(Stored items)

────────────────

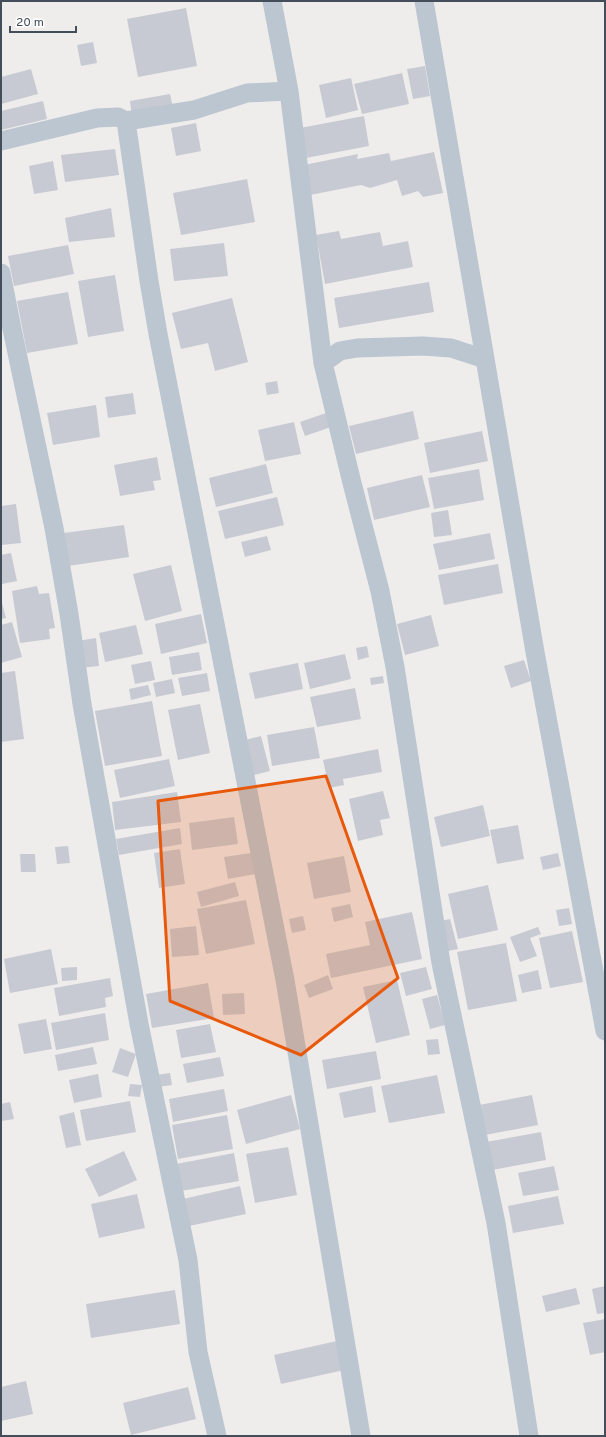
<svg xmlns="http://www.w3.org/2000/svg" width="606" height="1437" font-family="Overpass,sans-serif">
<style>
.building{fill:#c7cad2}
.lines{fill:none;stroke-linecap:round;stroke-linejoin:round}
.minor{stroke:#bbc6d0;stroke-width:19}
.marked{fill:#e8590c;fill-opacity:0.2;stroke:#e8590c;stroke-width:3;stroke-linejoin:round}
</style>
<rect width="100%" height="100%" fill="#efecec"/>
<path class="building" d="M186,8L197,66L138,77L127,19Z
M93,42L97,63L81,66L77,45Z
M425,66L430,96L413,99L407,69Z
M31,69L38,94L1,104V77Z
M402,73L409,104L362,114L354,84Z
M351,78L358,110L326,118L319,85Z
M170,94L173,108L132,116L130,101Z
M43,101L47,119L1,130V111Z
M364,116L369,146L306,158L300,128Z
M196,123L201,151L176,156L171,128Z
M115,149L119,175L65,182L61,155Z
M434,152L443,193L423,197L418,191L402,196L397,180L370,188L361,185L310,195L304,165L358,154L357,159L389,153L391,161Z
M53,161L58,190L34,194L29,166Z
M247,179L255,222L181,235L173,193Z
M111,208L115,237L69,242L65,218Z
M339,231L341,239L380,232L383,246L408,241L413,267L325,284L316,235Z
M224,243L228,276L174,281L170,249Z
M68,245L74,274L14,286L8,256Z
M115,275L124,331L88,337L78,281Z
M429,282L434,312L339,328L334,298Z
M68,292L78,344L27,353L17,301Z
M232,298L248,362L215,371L208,343L181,349L172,313Z
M277,381L279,393L267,395L265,383Z
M133,393L136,414L108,418L105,397Z
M96,405L100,437L53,445L47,413Z
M413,411L419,439L356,454L349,426Z
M326,413L331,427L305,436L300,422Z
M294,422L301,454L265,461L258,430Z
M482,431L488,461L430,473L424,443Z
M157,457L161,480L153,481L155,490L120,496L114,465Z
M266,464L273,493L216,507L209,478Z
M479,469L484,500L434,509L428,478Z
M422,475L430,507L374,520L367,488Z
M277,497L284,525L225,539L218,511Z
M16,504L21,543L1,545V506Z
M448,510L452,535L434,537L431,513Z
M124,525L129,557L68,566L64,533Z
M490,533L495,559L439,570L433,544Z
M267,536L271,550L245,557L241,542Z
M11,553L17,581L2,584L1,555Z
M498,564L503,593L444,605L438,575Z
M171,565L182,611L145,621L133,574Z
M37,586L39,594L49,593L55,628L49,629L50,639L20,643L12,591Z
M1,599L6,618L1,619Z
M201,614L207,643L161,654L155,624Z
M431,615L439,646L405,655L397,624Z
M12,622L22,657L1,663V625Z
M136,625L143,654L105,662L99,633Z
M96,638L99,666L80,668L77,641Z
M367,646L369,657L358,660L356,648Z
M199,652L202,670L172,675L169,657Z
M345,654L351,679L310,689L304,663Z
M524,660L531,681L511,688L504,666Z
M151,661L155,680L135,684L131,665Z
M298,663L303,689L255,699L249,673Z
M15,671L24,739L1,742V673Z
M207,673L210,691L182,696L178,678Z
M383,676L384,683L371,685L370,678Z
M172,679L175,693L156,697L153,683Z
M148,685L151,695L131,700L129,689Z
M355,688L361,719L317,727L310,697Z
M152,701L162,756L105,766L95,711Z
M200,704L210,753L178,760L168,710Z
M314,727L320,758L272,766L267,735Z
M261,736L270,771L254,775L245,740Z
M378,749L382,772L343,779L344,785L329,788L323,760Z
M169,759L175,786L120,798L114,770Z
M383,791L390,818L380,820L383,835L358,841L349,799Z
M177,792L181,822L115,830L112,802Z
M483,805L490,836L441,847L434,817Z
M234,817L238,844L192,850L189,823Z
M518,825L524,859L497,864L490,830Z
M180,828L182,844L119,855L116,839Z
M68,846L70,863L57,864L55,847Z
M180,849L185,884L159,888L154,853Z
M251,853L256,874L228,879L224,857Z
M558,853L561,866L543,870L540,857Z
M20,854H35L36,872H21Z
M344,856L351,892L314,899L307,863Z
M235,882L239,896L201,907L197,892Z
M488,885L498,930L458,939L448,894Z
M246,900L255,944L206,954L197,909Z
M350,904L353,917L334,922L331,908Z
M569,908L572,924L559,926L556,910Z
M412,912L422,959L331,978L326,954L370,945L365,922Z
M303,916L306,930L292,933L289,919Z
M450,919L458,949L448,951L440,921Z
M196,926L199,955L172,957L170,929Z
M538,927L541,934L530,938L537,956L520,962L510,937Z
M572,931L583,982L550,988L539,938Z
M506,943L517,1001L468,1010L457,952Z
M51,949L58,984L10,993L4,959Z
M77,967V980L62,981L61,968Z
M426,967L432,989L406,996L400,973Z
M538,970L542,989L522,993L518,975Z
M328,975L333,989L309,998L304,985Z
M110,978L113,996L105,998L106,1007L59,1016L54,988Z
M397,980L410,1035L376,1043L363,987Z
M208,983L214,1018L152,1028L146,994Z
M244,993L245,1014L223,1015L222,994Z
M437,995L445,1025L430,1029L422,999Z
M105,1013L109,1040L56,1050L51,1023Z
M46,1019L52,1049L24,1054L18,1024Z
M210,1024L216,1052L181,1058L176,1030Z
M438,1039L440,1054L428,1055L426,1040Z
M93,1047L97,1064L58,1071L55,1055Z
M120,1048L136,1054L128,1077L112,1072Z
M376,1051L381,1079L327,1089L322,1060Z
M220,1057L224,1076L187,1083L183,1064Z
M170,1073L172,1085L158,1087L156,1075Z
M98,1074L102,1097L74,1103L69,1080Z
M437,1075L445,1113L389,1123L381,1086Z
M130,1084L142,1085L140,1097L128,1096Z
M372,1086L376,1112L344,1118L339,1093Z
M224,1089L228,1111L173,1122L169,1099Z
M291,1095L300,1129L246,1144L237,1110Z
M532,1095L538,1125L485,1135L479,1105Z
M130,1101L136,1132L86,1141L80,1110Z
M10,1102L14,1119L1,1121V1104Z
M74,1112L81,1145L66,1148L59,1116Z
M227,1115L233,1149L178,1159L172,1125Z
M541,1132L546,1160L492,1170L486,1142Z
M288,1147L297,1195L255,1203L246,1154Z
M124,1151L137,1180L99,1197L85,1169Z
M234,1153L239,1181L181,1191L176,1164Z
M554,1166L559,1190L523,1196L518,1173Z
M240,1186L246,1214L189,1226L183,1199Z
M137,1194L145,1228L99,1238L91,1204Z
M558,1196L564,1224L513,1233L508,1206Z
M605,1286V1313L597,1314L592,1289Z
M576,1288L580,1304L546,1312L542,1296Z
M175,1290L180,1324L91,1338L86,1304Z
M605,1319V1352L590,1355L583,1323Z
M337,1341L344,1370L281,1384L274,1355Z
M26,1381L33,1414L1,1421V1387Z
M188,1387L196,1419L131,1435L123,1403Z"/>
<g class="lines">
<path class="minor" d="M272,1L289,91L323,363L352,483L380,591L395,667L441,963L496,1223L529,1436
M424,1L535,652L605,1031
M126,121L149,281L158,334L285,980L361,1436
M1,141L97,118L118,117L126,121L194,110L247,93L289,91
M1,273L12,329L54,528L69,614L82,704L139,1024L188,1260L198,1352L217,1436
M323,363L340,351L357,348L423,346L451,348L485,359"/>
</g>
<path class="marked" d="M326,776L398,978L301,1055L170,1001L158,801Z"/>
<rect width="606" height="1437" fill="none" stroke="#434e5a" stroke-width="4"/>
<path d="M10 26v6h66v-6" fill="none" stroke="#434e5a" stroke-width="2"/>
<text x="16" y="26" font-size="12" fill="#434e5a" stroke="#ffffff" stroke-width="3" paint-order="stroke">20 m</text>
</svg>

────────────────

--- Activity ---
Copy every entry word for word, but omit the pictures.

--- Output for this exercise ---
<svg xmlns="http://www.w3.org/2000/svg" width="606" height="1437" font-family="Overpass,sans-serif">
<style>
.building{fill:#c7cad2}
.lines{fill:none;stroke-linecap:round;stroke-linejoin:round}
.minor{stroke:#bbc6d0;stroke-width:19}
.marked{fill:#e8590c;fill-opacity:0.2;stroke:#e8590c;stroke-width:3;stroke-linejoin:round}
</style>
<rect width="100%" height="100%" fill="#efecec"/>
<path class="building" d="M186,8L197,66L138,77L127,19Z
M93,42L97,63L81,66L77,45Z
M425,66L430,96L413,99L407,69Z
M31,69L38,94L1,104V77Z
M402,73L409,104L362,114L354,84Z
M351,78L358,110L326,118L319,85Z
M170,94L173,108L132,116L130,101Z
M43,101L47,119L1,130V111Z
M364,116L369,146L306,158L300,128Z
M196,123L201,151L176,156L171,128Z
M115,149L119,175L65,182L61,155Z
M434,152L443,193L423,197L418,191L402,196L397,180L370,188L361,185L310,195L304,165L358,154L357,159L389,153L391,161Z
M53,161L58,190L34,194L29,166Z
M247,179L255,222L181,235L173,193Z
M111,208L115,237L69,242L65,218Z
M339,231L341,239L380,232L383,246L408,241L413,267L325,284L316,235Z
M224,243L228,276L174,281L170,249Z
M68,245L74,274L14,286L8,256Z
M115,275L124,331L88,337L78,281Z
M429,282L434,312L339,328L334,298Z
M68,292L78,344L27,353L17,301Z
M232,298L248,362L215,371L208,343L181,349L172,313Z
M277,381L279,393L267,395L265,383Z
M133,393L136,414L108,418L105,397Z
M96,405L100,437L53,445L47,413Z
M413,411L419,439L356,454L349,426Z
M326,413L331,427L305,436L300,422Z
M294,422L301,454L265,461L258,430Z
M482,431L488,461L430,473L424,443Z
M157,457L161,480L153,481L155,490L120,496L114,465Z
M266,464L273,493L216,507L209,478Z
M479,469L484,500L434,509L428,478Z
M422,475L430,507L374,520L367,488Z
M277,497L284,525L225,539L218,511Z
M16,504L21,543L1,545V506Z
M448,510L452,535L434,537L431,513Z
M124,525L129,557L68,566L64,533Z
M490,533L495,559L439,570L433,544Z
M267,536L271,550L245,557L241,542Z
M11,553L17,581L2,584L1,555Z
M498,564L503,593L444,605L438,575Z
M171,565L182,611L145,621L133,574Z
M37,586L39,594L49,593L55,628L49,629L50,639L20,643L12,591Z
M1,599L6,618L1,619Z
M201,614L207,643L161,654L155,624Z
M431,615L439,646L405,655L397,624Z
M12,622L22,657L1,663V625Z
M136,625L143,654L105,662L99,633Z
M96,638L99,666L80,668L77,641Z
M367,646L369,657L358,660L356,648Z
M199,652L202,670L172,675L169,657Z
M345,654L351,679L310,689L304,663Z
M524,660L531,681L511,688L504,666Z
M151,661L155,680L135,684L131,665Z
M298,663L303,689L255,699L249,673Z
M15,671L24,739L1,742V673Z
M207,673L210,691L182,696L178,678Z
M383,676L384,683L371,685L370,678Z
M172,679L175,693L156,697L153,683Z
M148,685L151,695L131,700L129,689Z
M355,688L361,719L317,727L310,697Z
M152,701L162,756L105,766L95,711Z
M200,704L210,753L178,760L168,710Z
M314,727L320,758L272,766L267,735Z
M261,736L270,771L254,775L245,740Z
M378,749L382,772L343,779L344,785L329,788L323,760Z
M169,759L175,786L120,798L114,770Z
M383,791L390,818L380,820L383,835L358,841L349,799Z
M177,792L181,822L115,830L112,802Z
M483,805L490,836L441,847L434,817Z
M234,817L238,844L192,850L189,823Z
M518,825L524,859L497,864L490,830Z
M180,828L182,844L119,855L116,839Z
M68,846L70,863L57,864L55,847Z
M180,849L185,884L159,888L154,853Z
M251,853L256,874L228,879L224,857Z
M558,853L561,866L543,870L540,857Z
M20,854H35L36,872H21Z
M344,856L351,892L314,899L307,863Z
M235,882L239,896L201,907L197,892Z
M488,885L498,930L458,939L448,894Z
M246,900L255,944L206,954L197,909Z
M350,904L353,917L334,922L331,908Z
M569,908L572,924L559,926L556,910Z
M412,912L422,959L331,978L326,954L370,945L365,922Z
M303,916L306,930L292,933L289,919Z
M450,919L458,949L448,951L440,921Z
M196,926L199,955L172,957L170,929Z
M538,927L541,934L530,938L537,956L520,962L510,937Z
M572,931L583,982L550,988L539,938Z
M506,943L517,1001L468,1010L457,952Z
M51,949L58,984L10,993L4,959Z
M77,967V980L62,981L61,968Z
M426,967L432,989L406,996L400,973Z
M538,970L542,989L522,993L518,975Z
M328,975L333,989L309,998L304,985Z
M110,978L113,996L105,998L106,1007L59,1016L54,988Z
M397,980L410,1035L376,1043L363,987Z
M208,983L214,1018L152,1028L146,994Z
M244,993L245,1014L223,1015L222,994Z
M437,995L445,1025L430,1029L422,999Z
M105,1013L109,1040L56,1050L51,1023Z
M46,1019L52,1049L24,1054L18,1024Z
M210,1024L216,1052L181,1058L176,1030Z
M438,1039L440,1054L428,1055L426,1040Z
M93,1047L97,1064L58,1071L55,1055Z
M120,1048L136,1054L128,1077L112,1072Z
M376,1051L381,1079L327,1089L322,1060Z
M220,1057L224,1076L187,1083L183,1064Z
M170,1073L172,1085L158,1087L156,1075Z
M98,1074L102,1097L74,1103L69,1080Z
M437,1075L445,1113L389,1123L381,1086Z
M130,1084L142,1085L140,1097L128,1096Z
M372,1086L376,1112L344,1118L339,1093Z
M224,1089L228,1111L173,1122L169,1099Z
M291,1095L300,1129L246,1144L237,1110Z
M532,1095L538,1125L485,1135L479,1105Z
M130,1101L136,1132L86,1141L80,1110Z
M10,1102L14,1119L1,1121V1104Z
M74,1112L81,1145L66,1148L59,1116Z
M227,1115L233,1149L178,1159L172,1125Z
M541,1132L546,1160L492,1170L486,1142Z
M288,1147L297,1195L255,1203L246,1154Z
M124,1151L137,1180L99,1197L85,1169Z
M234,1153L239,1181L181,1191L176,1164Z
M554,1166L559,1190L523,1196L518,1173Z
M240,1186L246,1214L189,1226L183,1199Z
M137,1194L145,1228L99,1238L91,1204Z
M558,1196L564,1224L513,1233L508,1206Z
M605,1286V1313L597,1314L592,1289Z
M576,1288L580,1304L546,1312L542,1296Z
M175,1290L180,1324L91,1338L86,1304Z
M605,1319V1352L590,1355L583,1323Z
M337,1341L344,1370L281,1384L274,1355Z
M26,1381L33,1414L1,1421V1387Z
M188,1387L196,1419L131,1435L123,1403Z"/>
<g class="lines">
<path class="minor" d="M272,1L289,91L323,363L352,483L380,591L395,667L441,963L496,1223L529,1436
M424,1L535,652L605,1031
M126,121L149,281L158,334L285,980L361,1436
M1,141L97,118L118,117L126,121L194,110L247,93L289,91
M1,273L12,329L54,528L69,614L82,704L139,1024L188,1260L198,1352L217,1436
M323,363L340,351L357,348L423,346L451,348L485,359"/>
</g>
<path class="marked" d="M326,776L398,978L301,1055L170,1001L158,801Z"/>
<rect width="606" height="1437" fill="none" stroke="#434e5a" stroke-width="4"/>
<path d="M10 26v6h66v-6" fill="none" stroke="#434e5a" stroke-width="2"/>
<text x="16" y="26" font-size="12" fill="#434e5a" stroke="#ffffff" stroke-width="3" paint-order="stroke">20 m</text>
</svg>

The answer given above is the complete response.